PASSAGE TO READ
Top Things to Do in Curaçao

Time
Curaçao is the largest of the ABC islands and the most complex. It has a UNESCO-listed capital of genuine distinction, a coastline of 38 beaches ranging from sheltered coves to dramatic limestone cliffs, a Jewish community whose roots on the island predate the American Declaration of Independence by 125 years, and a colonial history as a major hub of the transatlantic slave trade that its museums address with more honesty than most Caribbean islands manage. It is also the island from which Blue Curaçao liqueur originates, which is not the most important fact about the place but is the one most people arrive knowing.

The island became a country within the Kingdom of the Netherlands on 10 October 2010 – a date Curaçaoans refer to simply as 10-10-10 – having previously been part of the Netherlands Antilles. It sits about 65 kilometres north of Venezuela and, like Aruba and Bonaire, lies outside the Caribbean hurricane belt. Willemstad, the capital, is where most of the cultural weight is concentrated, but the island rewards driving: the west and northwest hold the best beaches and the two main national parks, and the journey between them and the capital passes through a landscape of dry hills, giant cacti and restored plantation houses that gives a useful sense of what most of the island actually looks like when it is not dressed up for tourists.

MATERIAL SUPPLIED
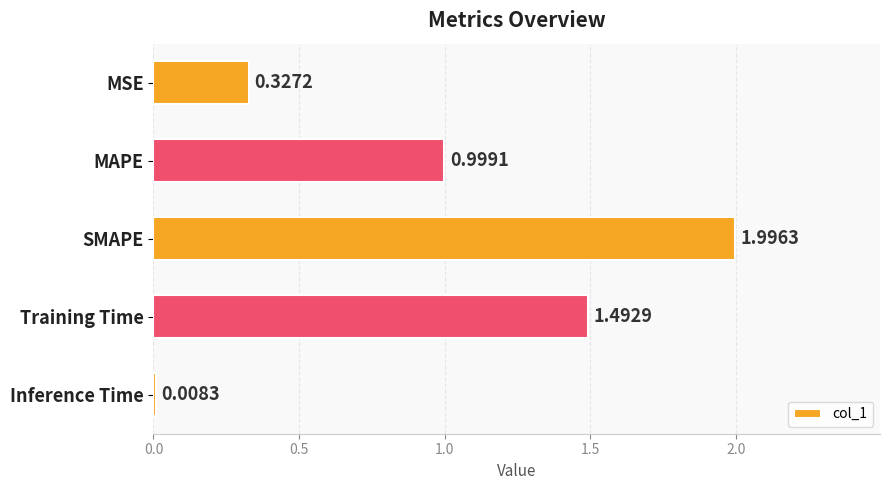

What is the change in value from MAPE to Inference Time?

-1.0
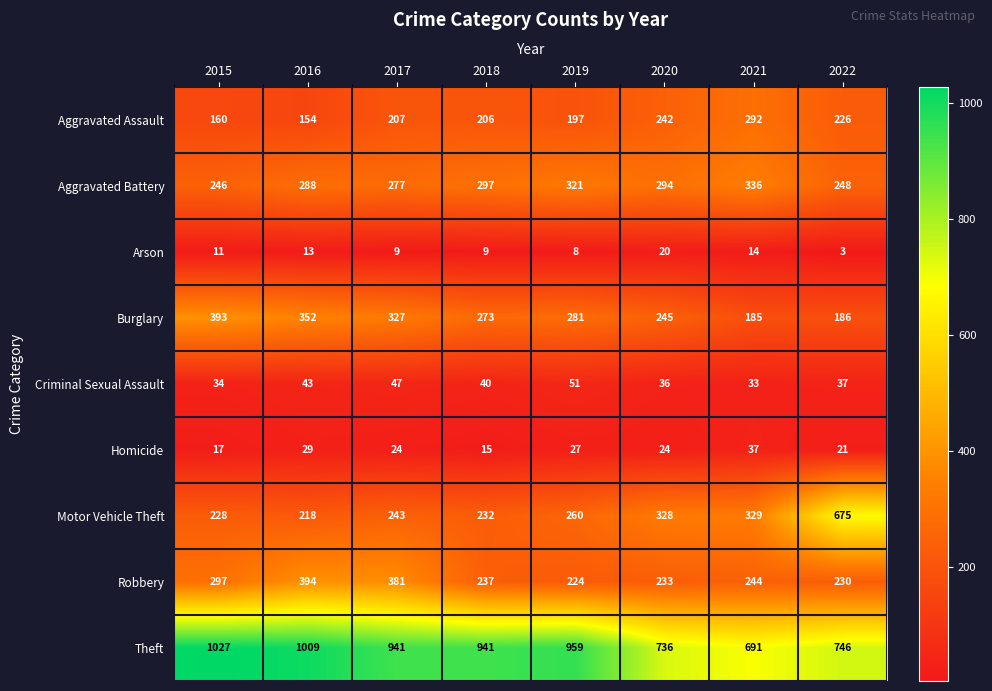

Which series has the largest total across all categories?

Theft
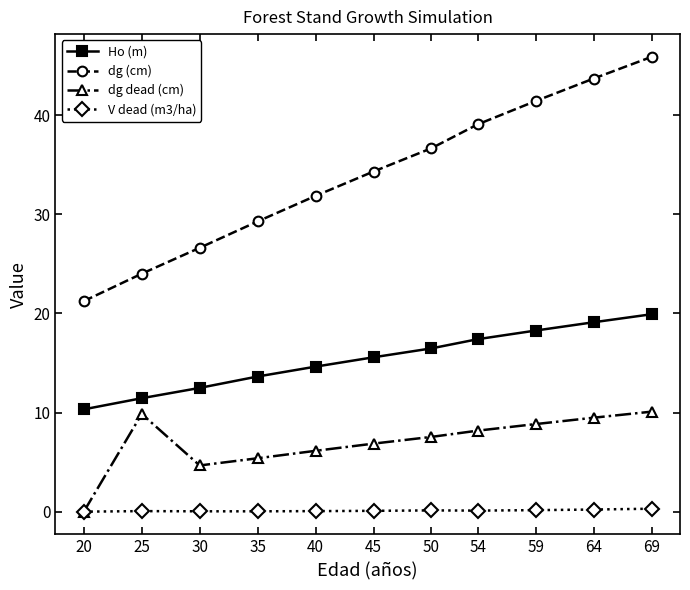

Between 54 and 64, which series saw the biggest shift?

dg (cm)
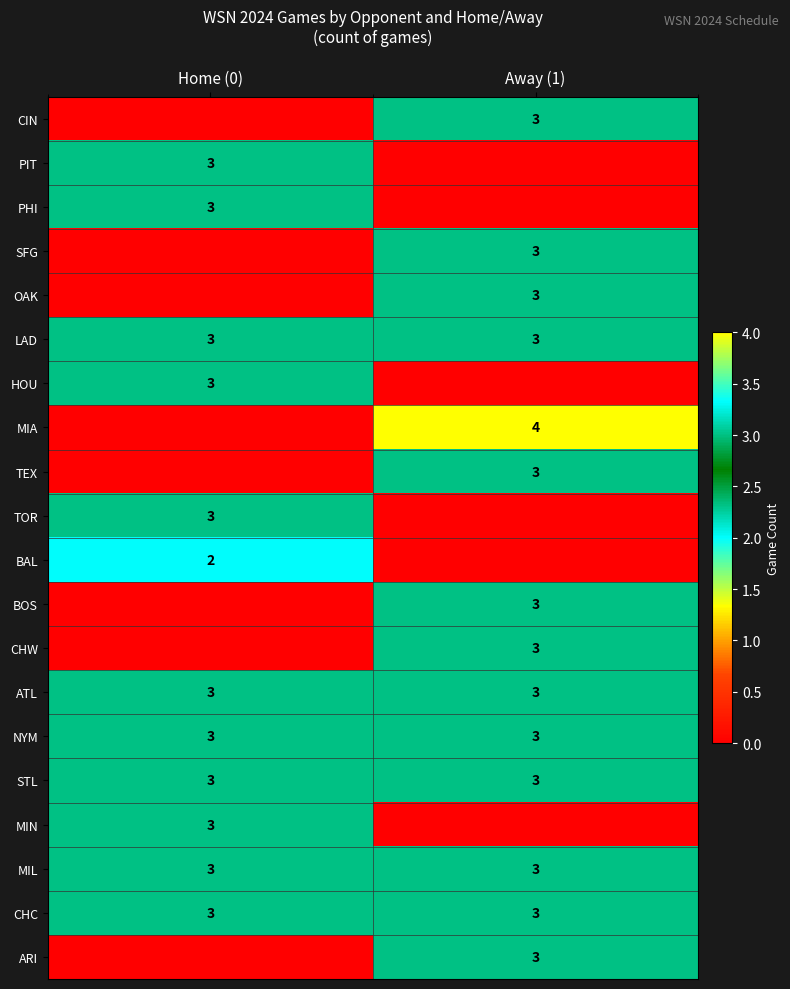

What is the approximate value of ATL at Home (0)?

3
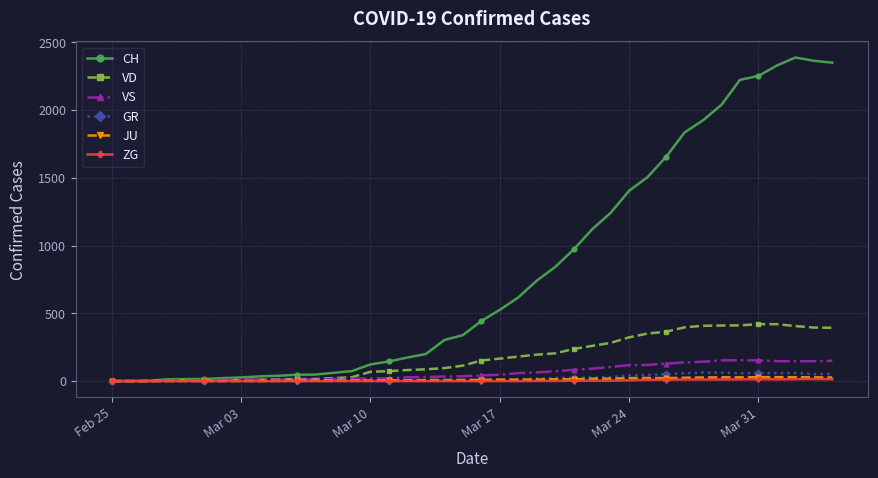

True or false: ZG has more than 0 points higher than both neighbors.

True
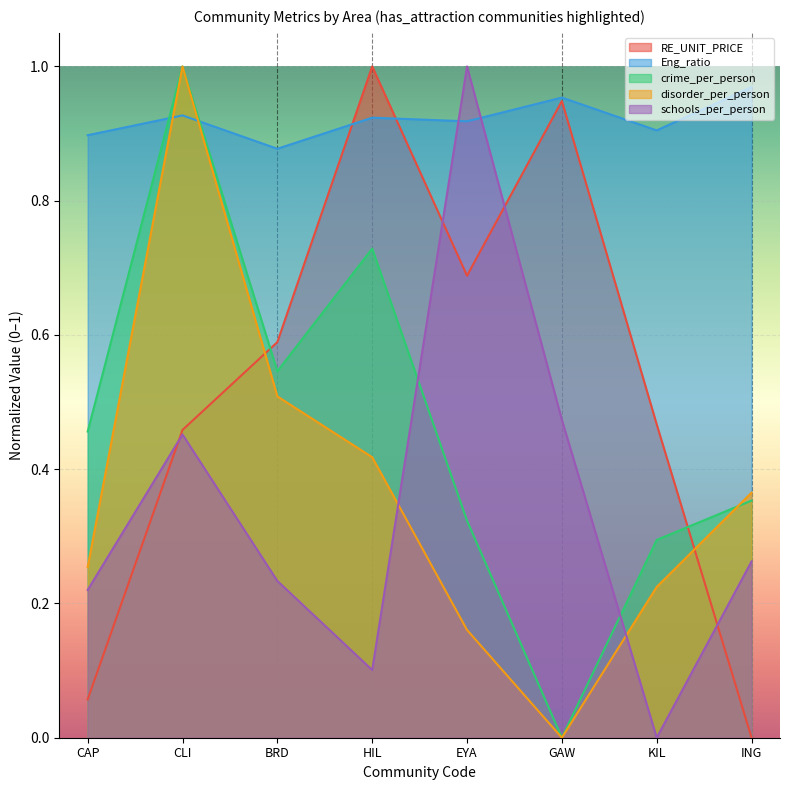

What is the difference between the disorder_per_person values at HIL and ING?

0.1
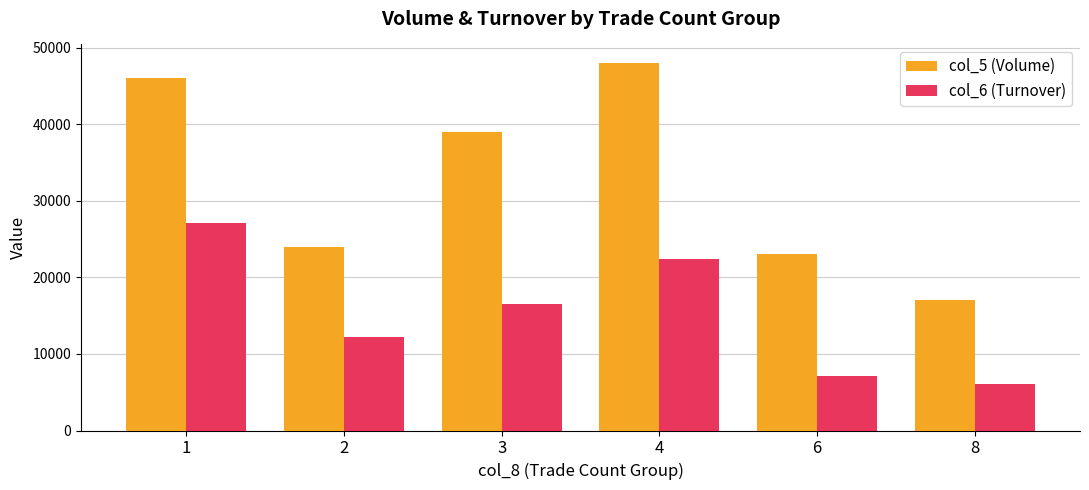

The value of col_5 (Volume) at 3 is 58649. True or false?

False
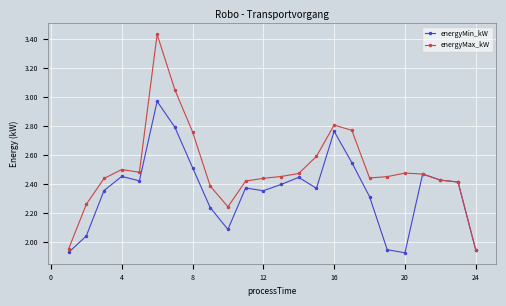

Which series has the widest spread of values?

energyMax_kW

PROBLEM 1
Name every island that the Curaçao guide mentions by name.
PROBLEM 2
Write a continuation of the Curaçao travel guide, picking up after its last sentence.

WRITTEN RESPONSE 1
Curaçao, Aruba, Bonaire

WRITTEN RESPONSE 2
Jan Thiel Beach in Curaçao © Bent van Aeken / Unsplash

Willemstad

Willemstad has been a UNESCO World Heritage Site since 1997 and earns the designation through the quality of its colonial urban fabric rather than any single monument. The city is divided by St Anna Bay into two historic districts – Punda to the east and Otrobanda (literally “the other side”) to the west – connected by the Queen Emma Bridge, a floating pedestrian bridge built in 1888 and supported on 16 pontoon boats, which swings open laterally to allow ships into the harbour. Watching it open is one of those small spectacles that rewards patience; the bridge disconnects from the eastern bank, rotates out across the water until it is perpendicular to the shore, and then holds there while container ships of improbable size pass through the gap. It is called the Swinging Old Lady, which is either affectionate or rude depending on your reading of it.

The most photographed strip is the Handelskade in Punda – a row of tall, narrow Dutch colonial buildings in pink, yellow and terracotta facing the waterfront, their gabled rooflines reflected in the harbour. A local legend holds that the governor in 1817 imposed the rule that houses could not be painted white after suffering headaches from the glare; the story is probably apocryphal, but the pastel palette is real and striking enough to deserve a better origin. Across the bridge in Otrobanda, the Kura Hulanda Museum – housed in six restored 18th-century buildings on the site of a former slave transit compound – is the most important museum on the island.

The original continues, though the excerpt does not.